How we benchmark models
What appears on the public leaderboard, how cohorts differ, and what we do not claim.
Reference board (default)
The default public board is a reference cohort — curated models we stand behind after full lab testing, not an exhaustive vendor catalog. For each major direct API vendor (OpenAI, Anthropic, xAI, Google Gemini, Mistral, DeepSeek), we profile one Fast and one Flagship model on that vendor's native API.
We also publish a small Frontier band (above 70B parameters) for large open models that passed the same capability and safety bar. Today these Frontier models are evaluated via Together.ai because they are not yet represented as direct P1 picks — latency and cost on the site reflect Together endpoints, not native vendor routing.
- Capability testing uses our standard benchmark battery (v2 pack).
- Safety testing is required for reference board publication (including Frontier).
- Size bands on the site: Fast (direct API), Flagship (direct API), and Frontier (Together.ai today).

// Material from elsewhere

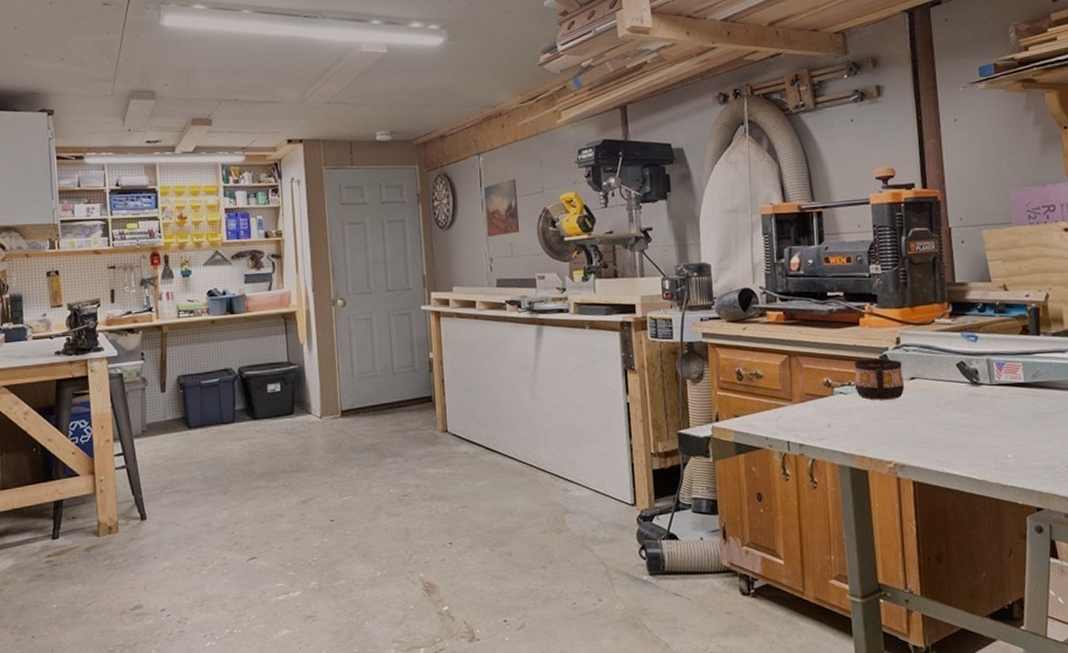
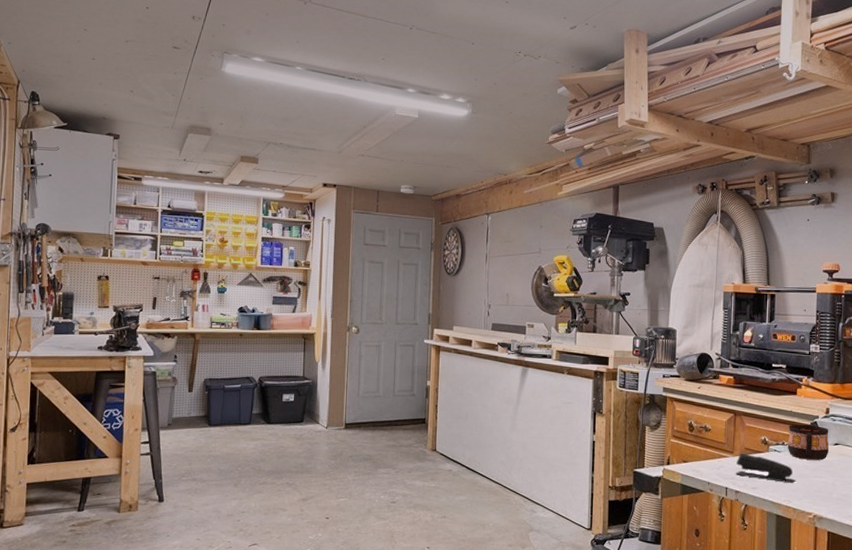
wall art: present [484,178,520,237] -> none [488,238,517,286]
stapler: none [796,399,870,430] -> present [735,453,797,484]

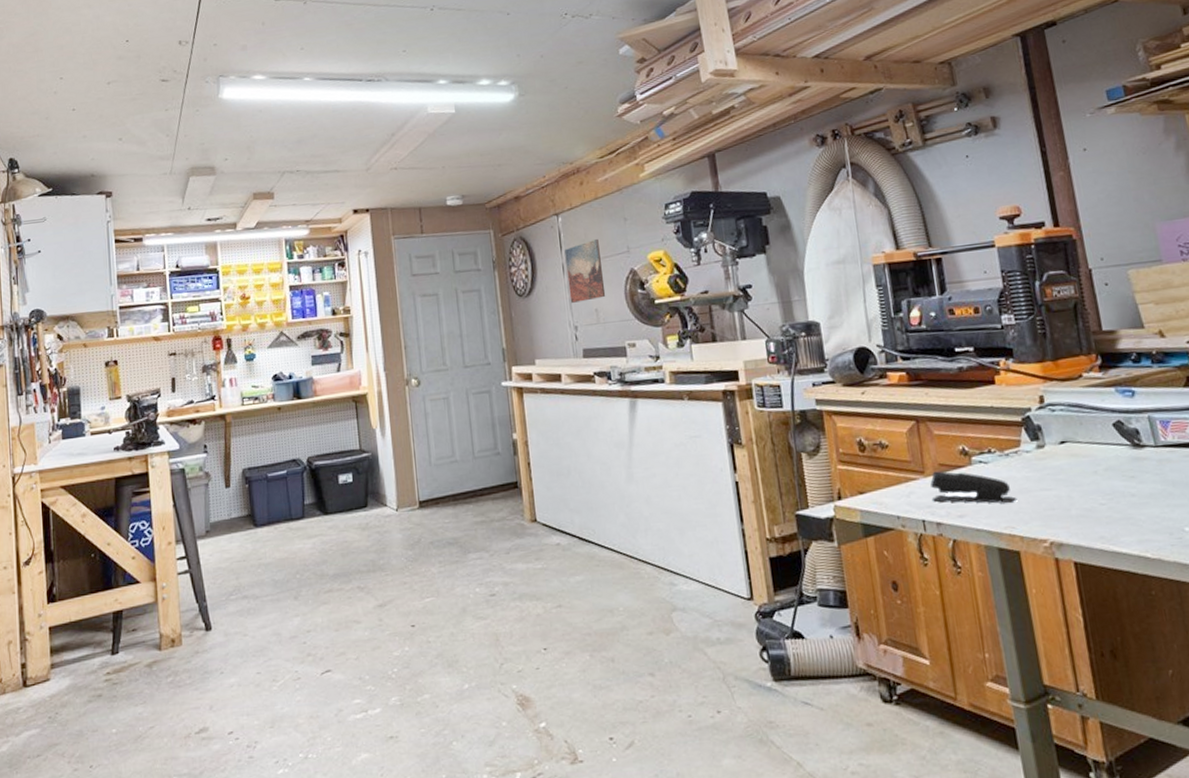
wall art: none [488,238,517,286] -> present [564,238,606,303]
cup: present [788,424,829,460] -> none [992,421,1055,469]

- Compare scores within a band; do not treat Frontier latency/cost as directly comparable to Fast or Flagship.
Together Catalog (exploratory)
The Together Catalog tab shows models from a separate exploratory allowlist hosted on Together.ai. These rows are capability-tested for comparison, but safety testing is not required for this cohort. They are not mixed into the reference board — including Frontier models, which use a higher publication bar.
- Flat list sorted by vendor and model name (no size-band selector).
- Marked as exploratory on the leaderboard.
Reading the numbers
- Scores are 0–100 checklist composites from fixed lab scenarios — not real-world task accuracy.
- Most models score below 65 on early v1 gates; that reflects strict tests, not necessarily poor products.
- Compile badges mean the model passed engine routing gates — not an endorsement.
What we do not claim
- We do not mirror every SKU from every AI vendor.
- Scores are checklist-based lab results, not human preference rankings.
- We do not guarantee performance in your product or workload.
- Hosting channel (direct API vs Together.ai) affects latency and cost; we label cohorts accordingly.